Per quanto mi riguarda tutto questo mi sta portando da settimane a fare un lavoro certosino di "identificazione" su ciò che posso e ciò che non posso permettermi : il tipo di fondo, le soglie di durata, le soglie di frequenza, le soglie di velocità.
E credo di essere appunto arrivato a dare un'identità a ciascuna di esse.
Ad esempio, ho concluso in modo ormai inoppugnabile (il che significa a suon di dolori, bruciori, strascicamenti) che l'asfalto è un killer. Ho concluso che in questo momento la mia soglia limite sta sui 4'40" / km. , ovvero poco sopra quella che avevo prima dell'infiammazione. L'ho capito andandoci sotto per due volte fino a sfiorare i 4'30" per poi ritrovarmi entrambe le volte a provare di nuovo lo zoppicamento, i bruciori e le sensazioni di un reinnesco dell'infiammazione (e si può immaginare la strizza). Ho capito che la mia durata limite sta sull'ora / ora e un quarto. E che posso permettermi al massimo 2 uscite settimanali (più un'eventuale terza ma questa solo al trotto).
Poi ci sarebbe tutto un discorso sul rispetto delle sensazioni. Faccio un esempio solo per rendere l'idea. Anch'io ho provato (parlo dell'estate 2014, all'inizio dell'odissea) i famigerati esercizi eccentrici. Li ho fatti per non più di un paio di settimane, per il semplice motivo che mi davano la netta sensazione di acuire ancora di più l'infiammazione ed il dolore anziché lenirli. Certo, ero e resto consapevole che il tendine necessita di essere in qualche modo "stirato", altrimenti perde elasticità. Ma avvertivo chiaramente che nel mio specifico caso non era quello il modo di farlo. Cosicché lambiccandomi il cervello me ne sono trovato un altro : il cammino lento e a passo lungo. Se provate a fare passi più lunghi del normale noterete che per forza di cose il tendine della gamba che di volta in volta rimane indietro deve per forza allungarsi. Se il passo oltre che lungo è anche abbastanza lento e controllato, lo stiramento che ne deriva è del tutto analogo : lento e controllato. Ecco: il fine era lo stesso degli esercizi eccentrici, ma il mezzo con il quale ho cercato di ottenerlo è stato abbastanza diverso. E lo sentivo molto più cucito e calzante sulle mie necessità e sensazioni.

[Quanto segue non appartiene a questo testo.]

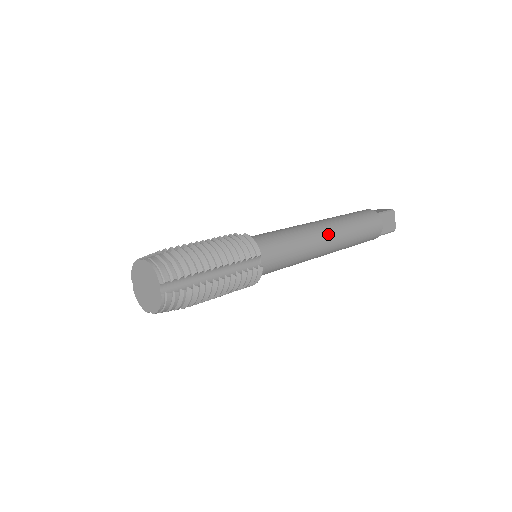
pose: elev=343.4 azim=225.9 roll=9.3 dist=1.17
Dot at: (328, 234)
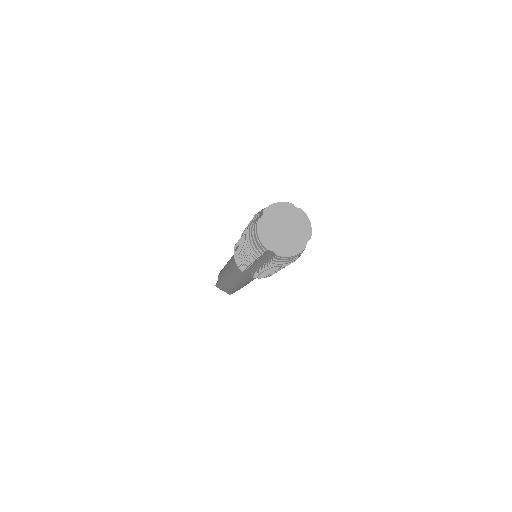
Dot at: occluded
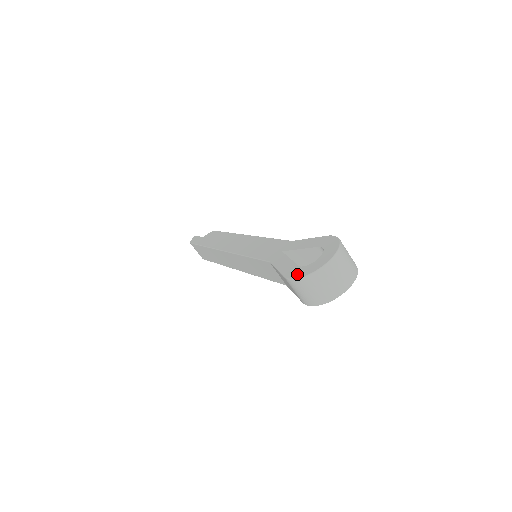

Insomma, è come se, uscito di prigione (perché un autentico carcere sono stati i 15 mesi passati), ora mi trovassi in libertà condizionata. E dovessi definire io stesso i limiti di tale libertà, e ovviamente rispettarli, proprio come dover tenere una buona condotta. Sapendo che al minimo sgarro, rischio di tornare dentro.
Insomma, ci vuole il coraggio abbinato alla prudenza, che significa non aver timore di provare, purchè senza salti in avanti, senza eccessi, restando sempre pronti a fermarsi all'istante e - se necessario - anche a tornare indietro.